Policy and Processes for Changing Access to the List Archives
Following this audit I have been in touch with Chris Rusbridge and Lorcan Dempsey in order to solicit feedback on the following proposed policy and implementation processes:
Information on the audit of the lis-elib-managers JISCMail list will be published and promoted to those who were active in the eLib community in order to solicit their views on opening access to the lis-elib-managers-archives.
Current and previous list members will be informed that the list owner and others involved in managing the list when it was being actively used feel that the list had been made closed in order that the list helped to address a particular audience and wanted to minimise distractions.
Posts which are discovered which contain personal information which we feel may be inappropriate to be published openly will be deleted.
Individuals who have posted to the list who may have concerns regarding issues related to confidentiality, legality and related issues for their posts can request further information about their posts.
If there are no specific concerns raised after a period of a month the list archives will be made open.
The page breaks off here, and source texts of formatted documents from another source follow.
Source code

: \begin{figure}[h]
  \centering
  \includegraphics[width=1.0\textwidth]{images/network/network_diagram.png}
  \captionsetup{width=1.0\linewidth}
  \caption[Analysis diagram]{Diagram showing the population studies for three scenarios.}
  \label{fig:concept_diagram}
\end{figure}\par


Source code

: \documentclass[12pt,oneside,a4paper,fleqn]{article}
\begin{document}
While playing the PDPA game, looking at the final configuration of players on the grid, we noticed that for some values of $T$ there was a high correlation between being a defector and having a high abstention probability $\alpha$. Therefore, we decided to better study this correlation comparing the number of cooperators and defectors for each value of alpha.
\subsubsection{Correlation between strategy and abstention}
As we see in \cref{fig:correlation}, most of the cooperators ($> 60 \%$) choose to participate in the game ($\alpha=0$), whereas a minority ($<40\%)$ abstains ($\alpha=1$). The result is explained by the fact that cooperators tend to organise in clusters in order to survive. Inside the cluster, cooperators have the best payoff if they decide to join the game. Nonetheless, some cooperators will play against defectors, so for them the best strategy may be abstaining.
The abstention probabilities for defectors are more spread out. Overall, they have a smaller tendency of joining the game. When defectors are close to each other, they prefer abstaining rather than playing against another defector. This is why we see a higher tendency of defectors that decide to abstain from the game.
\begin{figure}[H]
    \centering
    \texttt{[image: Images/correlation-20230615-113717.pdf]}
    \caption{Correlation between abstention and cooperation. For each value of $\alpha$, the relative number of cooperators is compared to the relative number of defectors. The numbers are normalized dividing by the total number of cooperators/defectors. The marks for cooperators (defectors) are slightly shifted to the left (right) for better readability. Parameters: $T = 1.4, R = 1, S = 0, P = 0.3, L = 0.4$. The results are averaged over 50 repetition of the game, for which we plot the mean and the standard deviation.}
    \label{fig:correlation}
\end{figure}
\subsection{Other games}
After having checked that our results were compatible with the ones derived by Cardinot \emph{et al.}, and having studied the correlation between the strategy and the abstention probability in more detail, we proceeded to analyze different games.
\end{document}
This policy on openness will allow the archives to be published elsewhere, such as on the Markmail.org service. If concerns are raised these will be discussed by Brian Kelly, Chris Rusbridge and Lorcan Dempsey.
Rachel Bruce and Neil Grindley from the JISC who will have interests in preservation policies will be informed of the proposed change in status of the list and the processed which have been used prior to this change.
In brief the process for opening up access to the mailing list archive which may be applicable for other lists consists of:
- Auditing the archive in order to identify the numbers of people who have posted messages and the numbers of messages that have been posted.
- Identifying the reasons why the list was set up as a closed list.
- Gaining an understanding of possible risks in opening up access to list archives.
- Formulating a policy decision with key stakeholders.
- Communicating the policy and gathering feedback.
- Analysing the feedback and reviewing any changes to the proposed policy.
- Implementing the policy.
This post began by the value which text mining tools can potentially provide by exploring the contents of email archives. It is important to note that such text mining need not be carried out by the organisation hosting the archives; indeed there may be advantages in allowing an email distribution service to focus on the challenges in delivering large volumes of email for the higher education sector and allowing other organisations with expertise in data mining to provide this service.
The proposed changes to the policy will also allow the content to be reused elsewhere, such as the Markmail.org service. As can be seen, this contains a large amount of content about JISC (1,235 messages from the 8,371 lists it currently indexes). However this does not include lists which are hosted by JISCMail, due to the JISCMail policy which prohibits archives from being hosted elsewhere, without the permission of the list owner. I hope that this post has outlined one way in which a closed list can be made open and such openness exploited by enabling a service which can demonstrably add value to be allowed to make use of the valuable archives provided by the JISCMail service.
Is this an appropriate approach? I’d welcome your feedback.